The five, two-storey houses share a common architectural language of clean, rectilinear geometry and balanced proportions as well as a minimalist aesthetic amounting to a harmonious ensemble which was explicitly designed in juxtaposition with the anarchic urban development of the growing community around it. Seen from the street, the villas appear quite similar, each one featuring an entrance courtyard bounded on three sides by cubic volumes, while on the back, the canal-facing facades are allowed greater variations both in geometry and texture.

Apart from the volumetric uniformity, the residences also share the same programmatic organization that is informed by both the Kuwaiti lifestyle and the local climate. At the ground floor, the main living areas are pushed to the back of the building to face the canal. Designed around patios, gardens and pools, the spaces flow into one another allowing great flexibility in their use and blurring the distinction between interior and exterior, enhanced by the floor-to-ceiling glazing.

Whereas this fluid, extroverted living area enjoys sweeping views of the surrounding landscape, the street-facing spaces at the front of the residences are reserved for the diwanyia, a social gathering space for guests that traditionally in Kuwaiti culture requires a more contained, formal environment.
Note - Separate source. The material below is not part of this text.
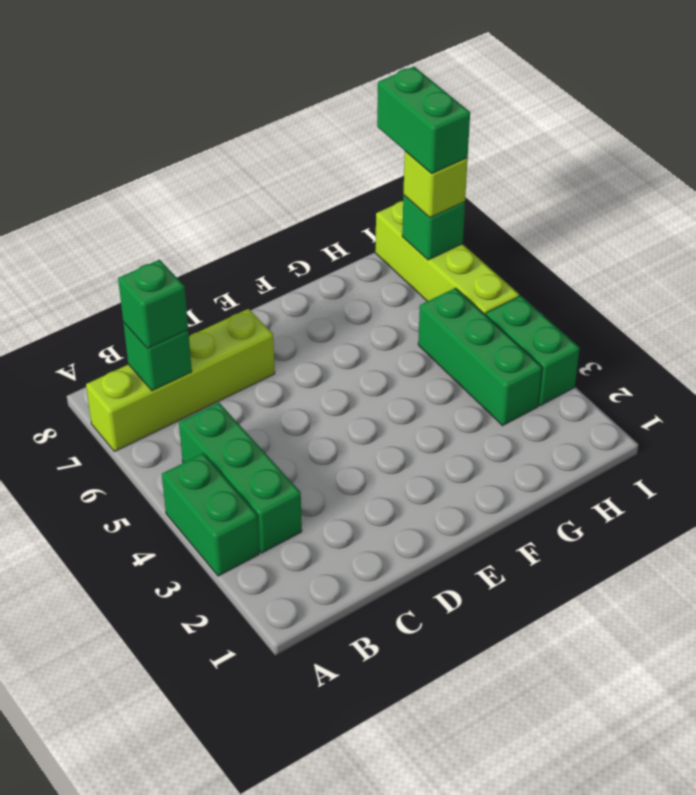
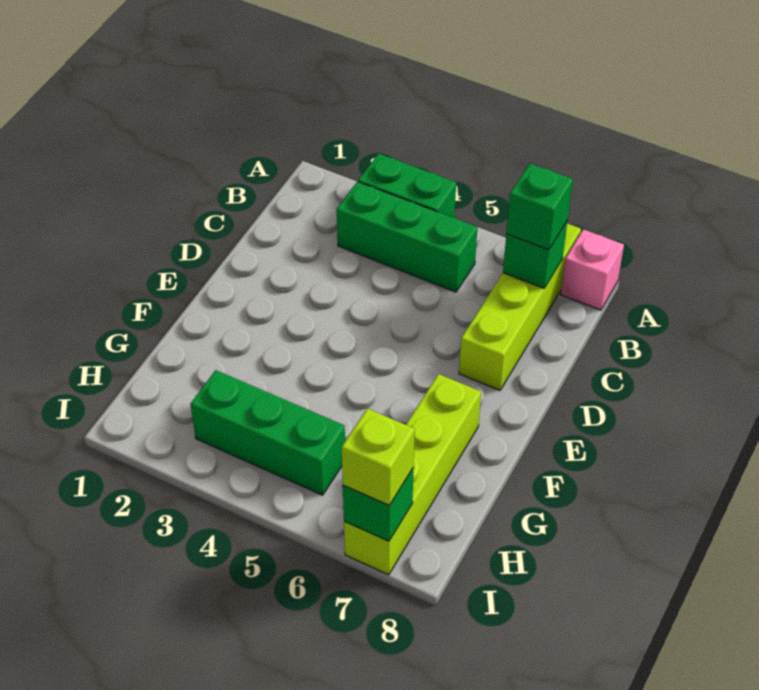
none -> pink 1x1 brick [561,229,624,310]
green 1x2 brick [486,296,579,406] -> none
lime 1x4 brick [375,201,519,315] -> lime 1x4 brick turned to [344,374,481,575]
green 1x2 brick [377,67,470,173] -> none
The private quarters are located on the upper floor where the use of parapets and cantilevered wall sections ensures for the occupants’ privacy while allowing for protected views of the canal. Cleverly, these elements have also been designed to provide shade  to the ground floor terraces below, with some of them featuring decorative perforations that allude to the mashrabiya, the traditional Islamic window latticework that protects against the harsh Middle Eastern sun.

The minimalist sensibility of the building exterior is reflected in the design of the interiors, conceived in collaboration with Portuguese interior designer Leonor Feyo. Featuring a neutral palette of white plaster and cream marble, they are complemented by the use of concealed lighting and discreet recessed spotlights as well as a sparse selection of sleek furniture in white, grey or natural timber.

Taking advantage of the 360-degree panoramic views on offer, the architects have designed the rooftop areas as leisure spaces where the occupants can lounge enjoying the sun setting over the dusty desert on the horizon.